▶ Goals:
**a)** Decide whether each statement agrees with the passage on decoupling memory addresses from cache addresses: (i) a TLB normally holds 32 to 256 entries; (ii) the cache address must be a complete memory address; (iii) the TLB produces the physical memory address and the cache address one after the other. For each, answer yes or no and quote the words of the passage that decide it.
**b)** Using the passage on decoupling memory addresses from cache addresses, list every section number from its outline of the paper, each with the subject it is given there.
**c)** Continue the passage on decoupling memory addresses from cache addresses, picking up after its last sentence.
───── Document section ─────
2. Page coloring cannot use any dynamic referencing information to improve page placements, since most memory references are filtered by the cache and are not seen by the MMU (Memory Management Unit). For example, the OS cannot know exactly which page is accessed most recently if the MMU does not see all the memory requests.
3. Re-coloring pages at run-time by copying them to new physical pages results in run-time overhead.
The remainder of the paper is organized as follows. Section 2 proposes a new solution called colorindexed, physically-tagged caches that decouple the memory addresses from cache addresses to minimize conflict misses. Section 3 explains the design and algorithms in more detail. Section 4 discuss issues related to multi-processor systems. Section 5 describes our experimental methodology and metrics. Section 6 presents simulation results of cache performance for different algorithms. Section 7 discusses related work. We summarize the paper in Section 8.
Decoupling Memory Addresses from Cache Addresses
The problem with a traditional physically-indexed cache is that the physical memory addresses are also used to index the cache, as shown in Figure 1 . An improperly placed page (with an improper physical address) will end up in the wrong place in the cache, causing excessive conflicts with other cached pages.
If the OS tries to move data around so as to change the data locations in the cache, it will be in conflict with the VM (Virtual Memory) page placement decisions. Based on this observation, we propose to reduce the conflict misses by decoupling the memory addresses from cache addresses. By using different addresses for the cache and the memory system, the placement of a page in the cache is independent of its location in the physical memory. As a result, we can optimize the cache data placement to reduce the conflicts, and optimize the paging system to reduce swapping traffic. Optimizing one does not adversely affect the other.
Almost all modern computer systems that support virtual memory use TLB (Translation-Lookaside Buffers) to reduce the overhead of virtual-tophysical address translations. A TLB is a small cache (normally 32-256 entries) that holds the recent virtual-to-physical translations. Since the TLB size is small, its access time is very small. When the system needs to translate a virtual address to the corresponding physical address, the TLB is searched first. If a match is found (a TLB hit), the physical address is obtained from the TLB directly. Otherwise (a TLB miss), the page table is accessed and the TLB is updated with the new mapping.
In a physically-indexed cache, every memory access is translated by the TLB. The TLB is therefore an ideal location to implement our design. Figure 2 shows the basic design of our scheme. In addition to the regular fields such as the virtual page number, the physical page number, etc., each TLB entry has a new narrow (several bits) field called Cache Page Number, which is used together with the offset field to form a Cache Address. Thus the TLB translates the virtual address to two addresses: a physical memory address for accessing the main memory, and a cache address for indexing the cache. Both these translations are done in parallel. Since these two addresses are independent, the placement of data in the physical memory will not affect its location in the cache. OS/hardware can choose optimal addresses for caches to reduce conflict misses.
Note that the cache address is only used to index the cache to locate the appropriate cache set, so it does not need to be a complete memory address. The cache still needs the physical memory address for the tag comparison purpose. This design can thus be viewed as a color-indexed, physically-tagged cache, where the color is the cache page number assigned by the hardware and/or software.
───── Raw records ─────
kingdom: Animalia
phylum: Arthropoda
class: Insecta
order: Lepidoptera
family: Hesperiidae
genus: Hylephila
─────
▶ Final answers:
**a)**
(i) Yes: "A TLB is a small cache (normally 32-256 entries) that holds the recent virtual-to-physical translations."
(ii) No: "so it does not need to be a complete memory address."
(iii) No: "Both these translations are done in parallel."

**b)**
Section 2: a new solution called color-indexed, physically-tagged caches that decouple memory addresses from cache addresses to minimize conflict misses
Section 3: the design and algorithms in more detail
Section 4: issues related to multi-processor systems
Section 5: the experimental methodology and metrics
Section 6: simulation results of cache performance for different algorithms
Section 7: related work
Section 8: a summary of the paper

**c)**
The "cache page" field is very narrow. For example, if the cache is 64 KB and the virtual memory page size is 4 KB, then the cache has 16 pages of data, requiring only 4 bits for the "cache page" field. Consequently, the hardware overhead of this scheme is minimal. More importantly, since our design does not require more TLB entries, the TLB access time is not affected. Compared to traditional page coloring techniques, the proposed architecture has the following significant advantages:
Since memory addresses and cache addresses are decoupled, they will not interfere with each other. The hardware/software can assign an arbitrary cache page address to a physical page to minimize the conflict misses, regardless of its physical memory address. As a result, we can easily implement a real dynamic perfect page coloring system. Since the placement of a page in the cache is independent of its location in the physical memory, the OS is free to use any page placement algorithm to optimize swapping traffic.
The TLB sees all memory requests, including those that are hits in the cache. For example, the TLB knows exactly which page is accessed most recently. Such dynamic information can be exploited to further reduce the conflict misses.
The scheme requires very little hardware overhead. Only several extra bits for each TLB entry are required for the simplest implementation. Some additional hardware can be added to exploit the dynamic reference information and improve performance. More importantly, the TLB access time will not be affected.
Our design carefully allocates cache pages only on page faults in order to minimize the conflict misses. This approach has very low overhead. There is no run-time overhead of copying pages to different locations, which is a drawback of other software-based approaches.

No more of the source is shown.